A Broad Perspective on Self Supervised Learning for Speech Recognition

Bhuvana Ramabhadran

Abstract: Supervised learning has been used extensively in speech and language processing over the years. However, as the demands for annotated data increase, the process becomes expensive, time-consuming and is prone to inconsistencies and bias in the annotations. To take advantage of the vast quantities of unlabeled data, semi-supervised and unsupervised learning has been used extensively in the literature. Self-supervised learning, first introduced in the field of computer vision, is used to refer to frameworks that learn labels or targets from the unlabeled input signal. In other words, self-supervised learning makes use of proxy supervised learning tasks, such as contrastive learning to identify specific parts of the signal that carry information, thereby helping the neural network model to learn robust representations. Recently, self-supervised approaches for speech and audio processing are beginning to gain popularity. These approaches cover a broad spectrum of training strategies that utilize unpaired text, unpaired audio and partial annotations. These training methods include unsupervised data generation, masking and reconstruction to learn invariant representations, task-agnostic representations, incorporation of multi-task learning and including other forms of contextual information. Thus, self-supervised learning allows for the efficient use of unlabeled data (audio and text) for speech processing. The first part of this talk will provide an overview of the successful self-supervised approaches in speech recognition. The second part will focus on methods to learn consistent representations from data through augmentation and regularization, consistent predictions from synthesized speech and learning from unlabeled text and audio.

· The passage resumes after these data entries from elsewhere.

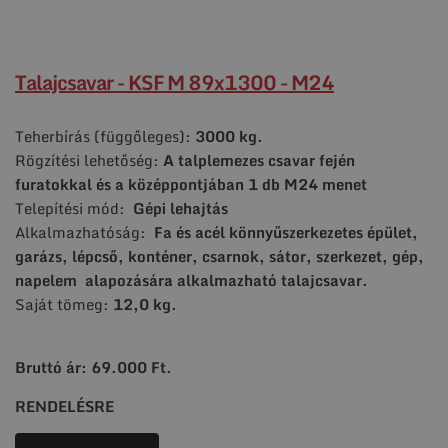
Talajcsavar - KSF M 89x1300 - M24
Teherbírás (függőleges):
3000 kg.
Rögzítési lehetőség:
A talplemezes csavar fején
furatokkal és a középpontjában 1 db M24 menet
Telepítési mód:
Gépi lehajtás
Alkalmazhatóság:
Fa és acél könnyűszerkezetes épület,
garázs, lépcső, konténer, csarnok, sátor, szerkezet, gép,
napelem alapozására alkalmazható talajcsavar.
Saját tömeg:
12,0 kg.
Bruttó ár: 69.000 Ft.
RENDELÉSRE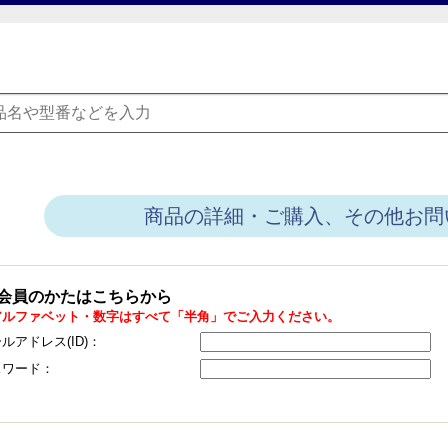
商品の詳細・ご購入、その他お問
会員のかたはこちらから
アルファベット・数字はすべて「半角」でご入力ください。
ルアドレス(ID)：
スワード：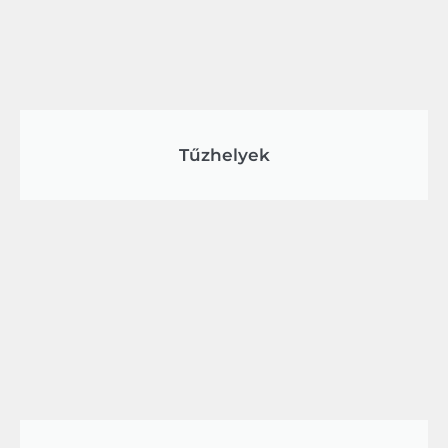
Tűzhelyek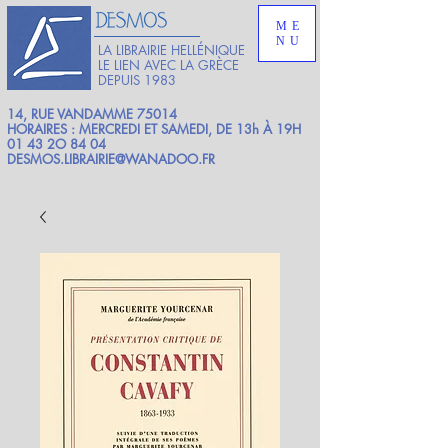
ME
NU
LA LIBRAIRIE HELLÉNIQUE
LE LIEN AVEC LA GRÈCE
DEPUIS 1983
14, RUE VANDAMME 75014
HORAIRES : MERCREDI ET SAMEDI, DE 13h À 19H
01 43 2O 84 04
DESMOS.LIBRAIRIE@WANADOO.FR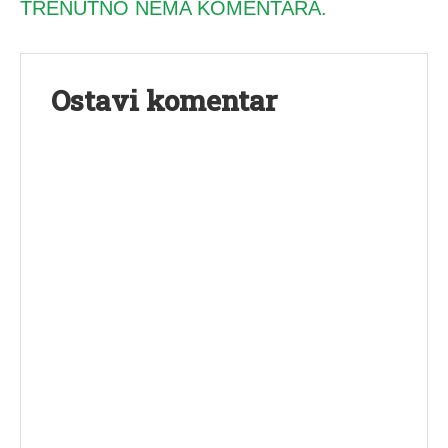
TRENUTNO NEMA KOMENTARA.
Ostavi komentar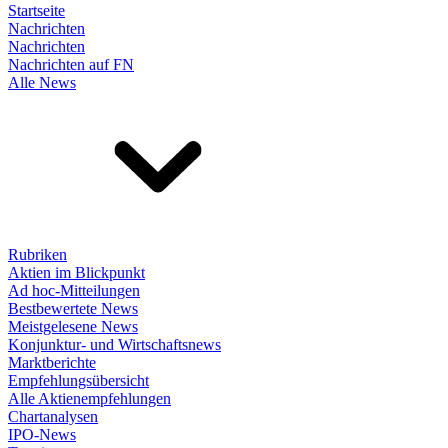
Startseite
Nachrichten
Nachrichten
Nachrichten auf FN
Alle News
Rubriken
Aktien im Blickpunkt
Ad hoc-Mitteilungen
Bestbewertete News
Meistgelesene News
Konjunktur- und Wirtschaftsnews
Marktberichte
Empfehlungsübersicht
Alle Aktienempfehlungen
Chartanalysen
IPO-News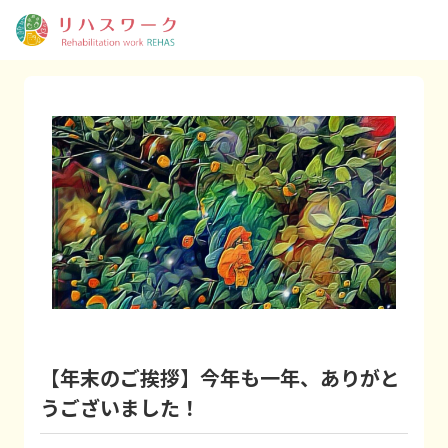
【年末のご挨拶】今年も一年、ありがと
うございました！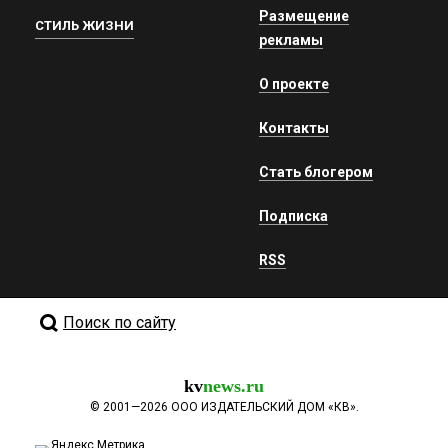
Размещение
СТИЛЬ ЖИЗНИ
рекламы
О проекте
Контакты
Стать блогером
Подписка
RSS
Поиск по сайту
kv
news.ru
©
2001—2026
ООО ИЗДАТЕЛЬСКИЙ ДОМ «КВ».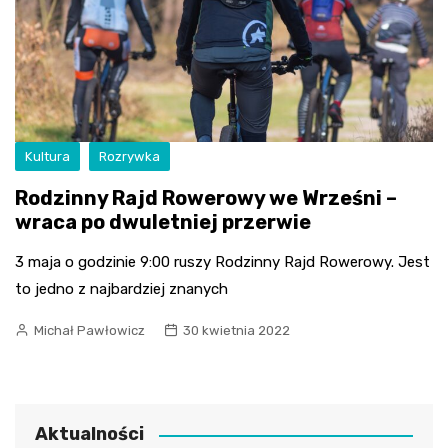
Kultura
Rozrywka
Rodzinny Rajd Rowerowy we Wrześni –
wraca po dwuletniej przerwie
3 maja o godzinie 9:00 ruszy Rodzinny Rajd Rowerowy. Jest
to jedno z najbardziej znanych
Michał Pawłowicz
30 kwietnia 2022
Aktualności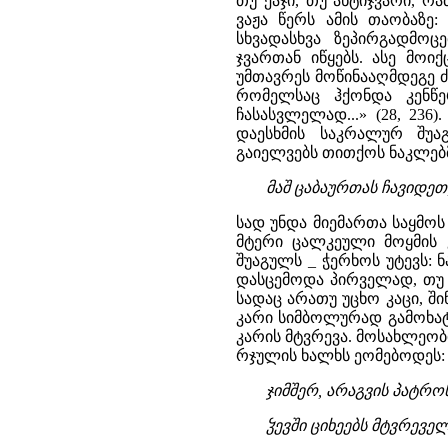
თუ ქაჯი, თუ ანტიჯვარი, რ
ვაჟა წერს ამის თაობაზე
სხვადასხვა ზეპირგადმო
ჯვართან იწყებს. ასე მოიქ
უმთავრეს მოწინააღმდეგე ძ
რომელსაც ჰქონდა კენწ
ჩასასვლელად...» (28, 23
დაესხმის საკრალურ შუა
გაიელვებს თითქოს ნაკლებ
მაშ ცაბაურთას ჩავიდეთ,
სად უნდა მიემართა საყმოს 
მტერი ცალკეული მოყმის 
შუაგულს _ ჭერხოს უტევს: ნ
დასცემოდა პირველად, თუ 
სადაც არათუ უცხო კაცი, შ
კარი სიმბოლურად გამოხატა
კარის მტვრევა. მოსახლეობ
რჯულის ხალხს ეომებოდეს:
ჯიმშერ, არაგვის პატრო
ჴევში ციხეებს მტვრეველ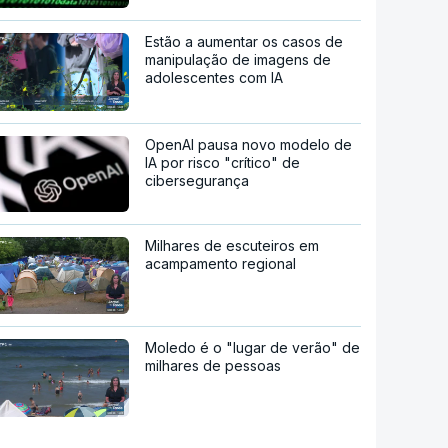
Estão a aumentar os casos de
manipulação de imagens de
adolescentes com IA
OpenAI pausa novo modelo de
IA por risco "crítico" de
cibersegurança
Milhares de escuteiros em
acampamento regional
Moledo é o "lugar de verão" de
milhares de pessoas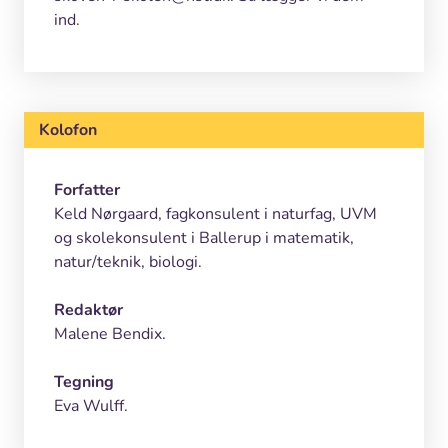
ind.
Kolofon
Forfatter
Keld Nørgaard, fagkonsulent i naturfag, UVM
og skolekonsulent i Ballerup i matematik,
natur/teknik, biologi.
Redaktør
Malene Bendix.
Tegning
Eva Wulff.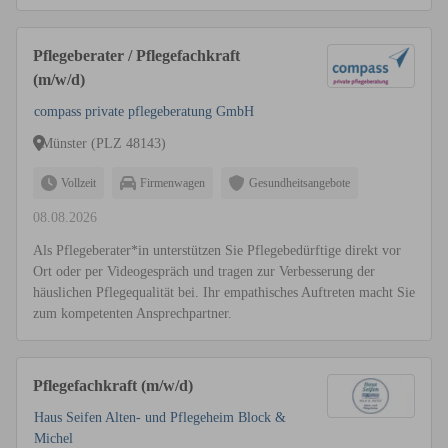
Pflegeberater / Pflegefachkraft
(m/w/d)
compass private pflegeberatung GmbH
Münster (PLZ 48143)
Vollzeit
Firmenwagen
Gesundheitsangebote
08.08.2026
Als Pflegeberater*in unterstützen Sie Pflegebedürftige direkt vor
Ort oder per Videogespräch und tragen zur Verbesserung der
häuslichen Pflegequalität bei. Ihr empathisches Auftreten macht Sie
zum kompetenten Ansprechpartner.
Pflegefachkraft (m/w/d)
Haus Seifen Alten- und Pflegeheim Block &
Michel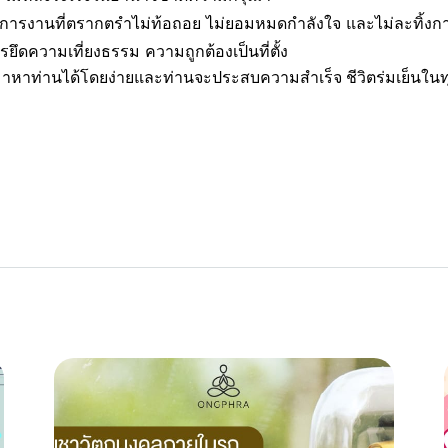
ารงานที่ตรากตรำไม่ท้อถอย ไม่ยอมหมดกำลังใจ และไม่ละทิ้งก
ึดความเที่ยงธรรม ความถูกต้องเป็นที่ตั้ง
อมมาหาท่านได้โดยง่ายและท่านจะประสบความสำเร็จ ชีวิตร่มเย็นในท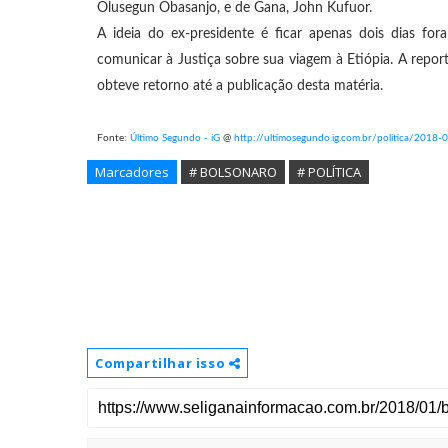
Olusegun Obasanjo, e de Gana, John Kufuor.
A ideia do ex-presidente é ficar apenas dois dias fo
comunicar à Justiça sobre sua viagem à Etiópia. A rep
obteve retorno até a publicação desta matéria.
Fonte:
Último Segundo - iG
@
http://ultimosegundo.ig.com.br/politica/2018-0
Marcadores
# BOLSONARO
# POLÍTICA
Compartilhar isso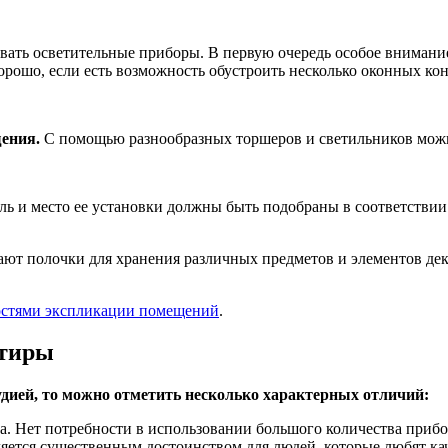
овать осветительные приборы. В первую очередь особое внимани
орошо, если есть возможность обустроить несколько оконных кон
ения.
С помощью разнообразных торшеров и светильников можн
ь и место ее установки должны быть подобраны в соответстви
ают полочки для хранения различных предметов и элементов дек
остями экспликации помещений
.
ртиры
дией, то можно отметить несколько характерных отличий:
ва. Нет потребности в использовании большого количества приб
вляется существенным достоинством для людей, которые любят ка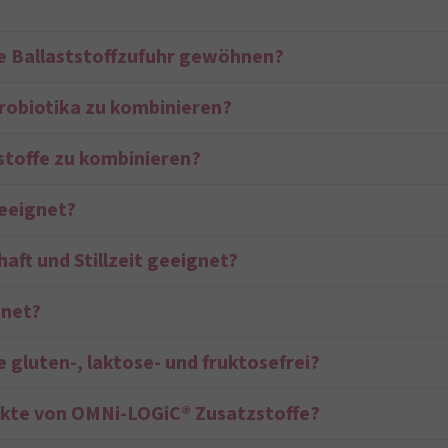
ie Ballaststoffzufuhr gewöhnen?
Probiotika zu kombinieren?
tstoffe zu kombinieren?
geeignet?
aft und Stillzeit geeignet?
gnet?
 gluten-, laktose- und fruktosefrei?
ukte von OMNi-LOGiC® Zusatzstoffe?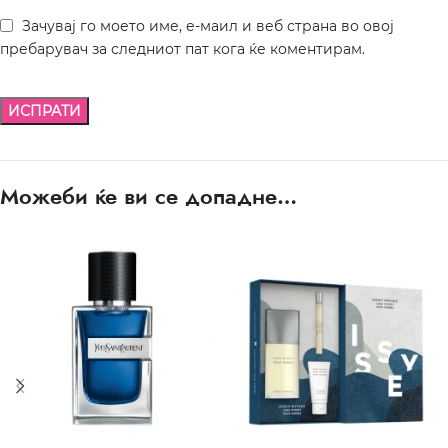
Зачувај го моето име, е-маил и веб страна во овој
пребарувач за следниот пат кога ќе коментирам.
Можеби ќе ви се допадне…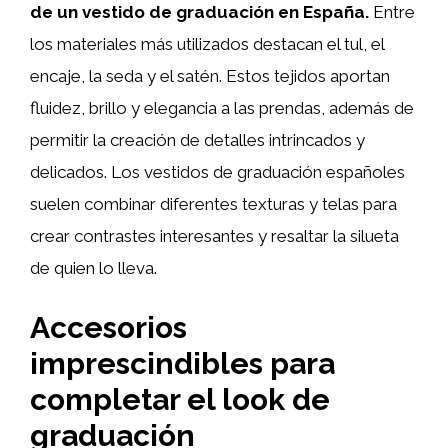
de un vestido de graduación en España.
Entre
los materiales más utilizados destacan el tul, el
encaje, la seda y el satén. Estos tejidos aportan
fluidez, brillo y elegancia a las prendas, además de
permitir la creación de detalles intrincados y
delicados. Los vestidos de graduación españoles
suelen combinar diferentes texturas y telas para
crear contrastes interesantes y resaltar la silueta
de quien lo lleva.
Accesorios
imprescindibles para
completar el look de
graduación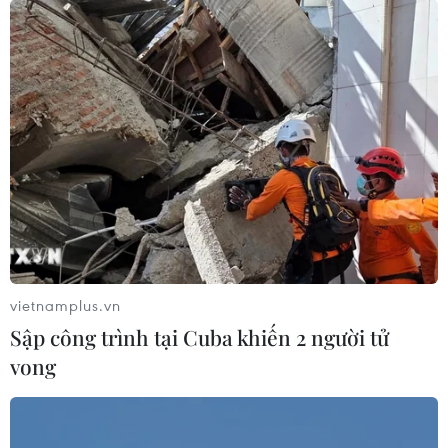
vietnamplus.vn
Sập công trình tại Cuba khiến 2 người tử
vong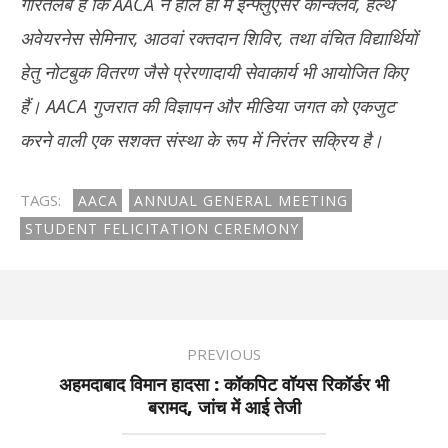
गौरतलब है कि AACA ने हाल ही में इन्फ्लुएंसर कॉन्क्लेव, हेल्थ
अवेयरनेस सेमिनार, आठवां रक्तदान शिविर, तथा वंचित विद्यार्थियों
हेतु नोटबुक वितरण जैसे प्रेरणादायी सेवाकार्य भी आयोजित किए
हैं। AACA गुजरात की विज्ञापन और मीडिया जगत को एकजुट
करने वाली एक सशक्त संस्था के रूप में निरंतर सक्रिय है।
TAGS:
AACA
ANNUAL GENERAL MEETING
STUDENT FELICITATION CEREMONY
PREVIOUS
अहमदाबाद विमान हादसा : कॉकपिट वॉयस रिकॉर्डर भी
बरामद, जांच में आई तेजी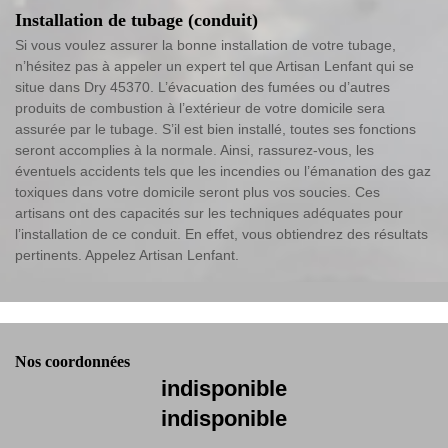
Installation de tubage (conduit)
Si vous voulez assurer la bonne installation de votre tubage,
n’hésitez pas à appeler un expert tel que Artisan Lenfant qui se
situe dans Dry 45370. L’évacuation des fumées ou d’autres
produits de combustion à l’extérieur de votre domicile sera
assurée par le tubage. S’il est bien installé, toutes ses fonctions
seront accomplies à la normale. Ainsi, rassurez-vous, les
éventuels accidents tels que les incendies ou l’émanation des gaz
toxiques dans votre domicile seront plus vos soucies. Ces
artisans ont des capacités sur les techniques adéquates pour
l’installation de ce conduit. En effet, vous obtiendrez des résultats
pertinents. Appelez Artisan Lenfant.
Nos coordonnées
indisponible
indisponible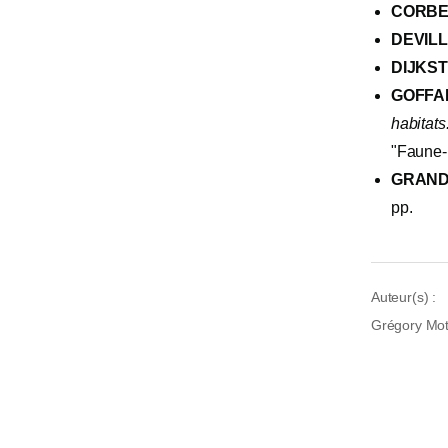
CORBET
DEVILL
DIJKST
GOFFART
habitats
"Faune-F
GRAND, 
pp.
Auteur(s) :
Grégory Mot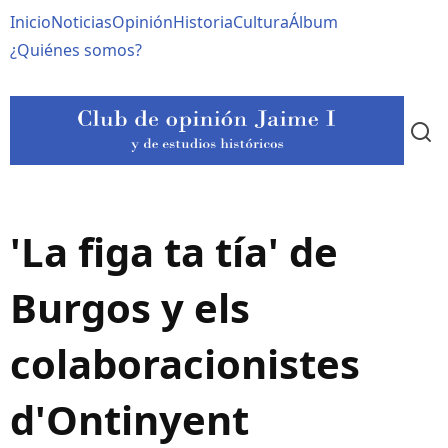
Pasar
Navegación
Inicio
Noticias
Opinión
Historia
Cultura
Álbum
al
contenido
principal
¿Quiénes somos?
principal
'La figa ta tía' de
Burgos y els
colaboracionistes
d'Ontinyent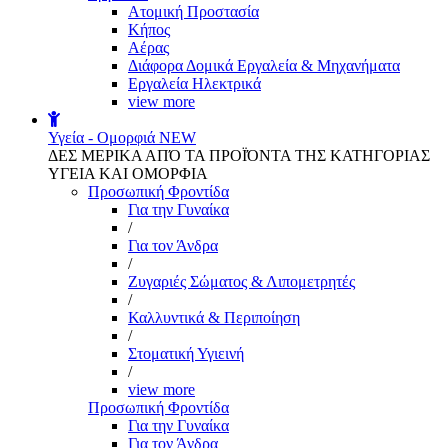
Aτομική Προστασία
Kήπος
Αέρας
Διάφορα Δομικά Εργαλεία & Μηχανήματα
Εργαλεία Ηλεκτρικά
view more
Υγεία - Ομορφιά
NEW
ΔΕΣ ΜΕΡΙΚΑ ΑΠΌ ΤΑ ΠΡΟΪΌΝΤΑ ΤΗΣ ΚΑΤΗΓΟΡΙΑΣ
ΥΓΕΙΑ ΚΑΙ ΟΜΟΡΦΙΑ
Προσωπική Φροντίδα
Για την Γυναίκα
/
Για τον Άνδρα
/
Ζυγαριές Σώματος & Λιπομετρητές
/
Καλλυντικά & Περιποίηση
/
Στοματική Υγιεινή
/
view more
Προσωπική Φροντίδα
Για την Γυναίκα
Για τον Άνδρα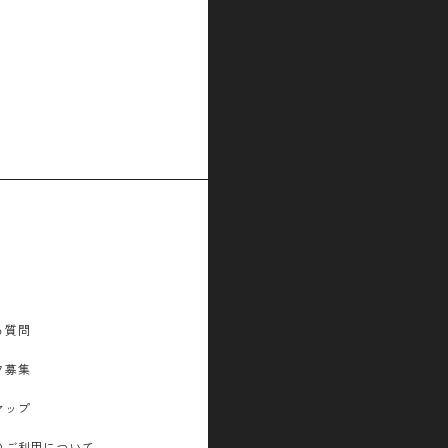
る質問
フ募集
マップ
のご利用について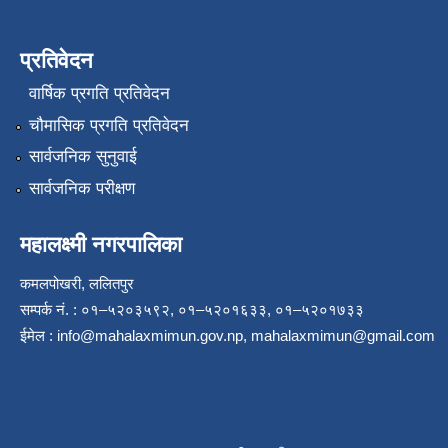
प्रतिवेदन
वार्षिक प्रगति प्रतिवेदन
चौमासिक प्रगति प्रतिवेदन
सार्वजनिक सुनुवाई
सार्वजनिक परीक्षण
महालक्ष्मी नगरपालिका
कमलपोखरी, ललितपुर
सम्पर्क नं. : ०१–५२०३५९२, ०१–५२०१६३३, ०१–५२०१७३३
ईमेल :
info@mahalaxmimun.gov.np
,
mahalaxmimun@gmail.com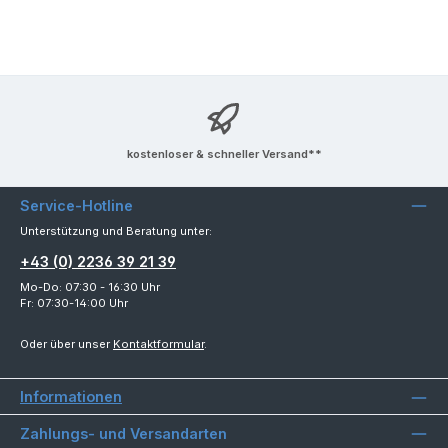
kostenloser & schneller Versand**
Service-Hotline
Unterstützung und Beratung unter:
+43 (0) 2236 39 21 39
Mo-Do: 07:30 - 16:30 Uhr
Fr: 07:30-14:00 Uhr
Oder über unser
Kontaktformular
.
Informationen
Zahlungs- und Versandarten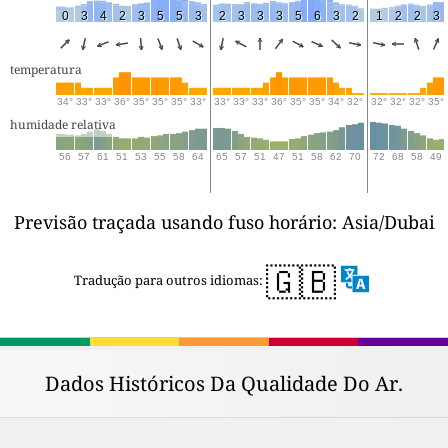
0
3
4
2
3
5
5
3
2
3
3
3
5
6
3
2
1
2
2
3
temperatura
34°
33°
33°
36°
35°
35°
35°
33°
33°
33°
33°
36°
35°
35°
34°
32°
32°
32°
32°
35°
humidade relativa
56
57
61
51
53
55
58
64
65
57
51
47
51
58
62
70
72
68
58
49
Previsão traçada usando fuso horário: Asia/Dubai
🇬🇧
Tradução para outros idiomas:
Dados Históricos Da Qualidade Do Ar.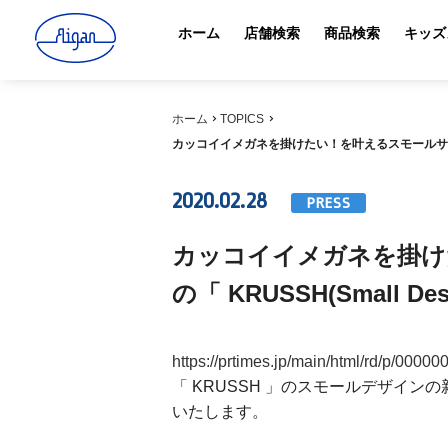
ホーム
店舗検索
商品検索
キッズ
ホーム
TOPICS
カッコイイメガネを掛けたい！を叶えるスモールサイズのメガ
2020.02.28
PRESS
カッコイイメガネを掛け
の「 KRUSSH(Small 
https://prtimes.jp/main/html/rd/p/000
「 KRUSSH 」のスモールデザインの新作
いたします。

Bio: Bhuvana Ramabhadran (IEEE Fellow, 2017, ISCA Fellow 2017) currently leads a team of researchers at Google, focusing on semi-supervised learning for speech recognition and multilingual speech recognition. Previously, she was a Distinguished Research Staff Member and Manager in IBM Research AI, at the IBM T. J. Watson Research Center, Yorktown Heights, NY, USA, where she led a team of researchers in the Speech Technologies Group and coordinated activities across IBM's world wide laboratories in the areas of speech recognition, synthesis, and spoken term detection. She has served as an elected member of the IEEE SPS Speech and Language Technical Committee (SLTC), for two terms since 2010 and as its elected Vice Chair and Chair (2014–2016). She has served as the Area Chair for ICASSP (2011–2018) and on the IEEE SPS conference board from 2017-2018 during which she also served as the conference board's liaison with the ICASSP organizing committees. She served on the editorial board of the IEEE Transactions on Audio, Speech, and Language Processing (2011–2015). She currently serves as the Chair of the IEEE Flanagan Award Committee and as the Regional Director-At-Large for Region 6 in the IEEE SPS Board of Governors, where she has been working on coordinating the work from all the associated IEEE chapters. She serves on the International Speech Communication Association (ISCA) board and has served as the area chair for Interspeech conference since 2012. In addition to organizing several workshops at ICML, HLT-NAACL and NeurIPS, she has also served as an adjunct professor at Columbia University, where she co-taught a graduate course on speech recognition. She has served as the (Co/-)Principal Investigator on several projects funded by the National Science Foundation, EU and iARPA, spanning speech recognition, information retrieval from spoken archives, keyword spotting in many languages. She has published over 150 papers and been granted over 40 U.S. patents. Her research interests include speech recognition and synthesis algorithms, statistical modeling, signal processing, and machine learning. Some of her recent work has focused on understanding neural networks and use of speech synthesis to improve core speech recognition performance.